[PATCH] nvme: don't set a virt_boundary unless needed

Thu Dec 21 04:17:46 PST 2023

On Thu, Dec 21, 2023 at 11:30:38AM +0200, Sagi Grimberg wrote:
>
>> NVMe PRPs are a pain and force the expensive virt_boundary checking on
>> block layer, prevent secure passthrough and require scatter/gather I/O
>> to be split into multiple commands which is problematic for the upcoming
>> atomic write support.
>
> But is the threshold still correct? meaning for I/Os small enough the
> device will have lower performance? I'm not advocating that we keep it,
> but we should at least mention the tradeoff in the change log.

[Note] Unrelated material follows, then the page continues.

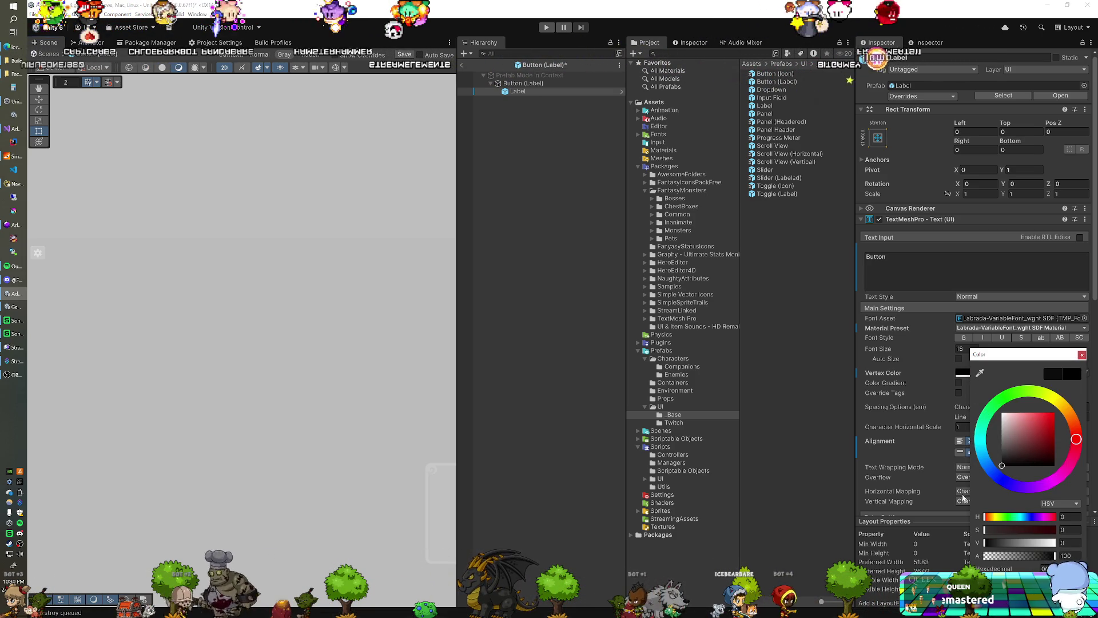
key(Escape)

Chaitanya benchmarked it on the first generation of devices that
supported SGLs.  On the only SGL-enabled device I have there is no
performance penality for using SGLs on small transfer, but I'd love
to see numbers from other setups.

>> For nvme-rdma the virt boundary is always required, as RMDA MRs are just
>> as dumb as NVMe PRPs.
>
> That is actually device dependent. The driver can ask for a pool of
> mrs with type IB_MR_TYPE_SG_GAPS if the device supports IBK_SG_GAPS_REG.
>
> See from ib_srp.c:
> --
>        if (device->attrs.kernel_cap_flags & IBK_SG_GAPS_REG)
>                 mr_type = IB_MR_TYPE_SG_GAPS;
>         else
>                 mr_type = IB_MR_TYPE_MEM_REG;
> --

For that we'd need to support IB_MR_TYPE_SG_GAPS gaps first, which can
be done as an incremental improvement.

>>   +	/*
>> +	 * nvme-apple always uses PRPs and thus needs to set a virt boundary.
>> +	 */
>> +	set_bit(NVME_CTRL_VIRT_BOUNDARY_IO, &anv->ctrl.flags);
>> +	set_bit(NVME_CTRL_VIRT_BOUNDARY_ADMIN, &anv->ctrl.flags);
>> +
>
> Why two flags? Why can't the core just always set the blk virt boundary
> on the admin request queue?

It could, and given that the admin queue isn't performance critical it
probably won't hurt in reality.  But why enforce a really weird limit
on the queue if there is no reason for it?  The only transport that
treats the admin queue different is PCIe, and that's just a spec
oddity.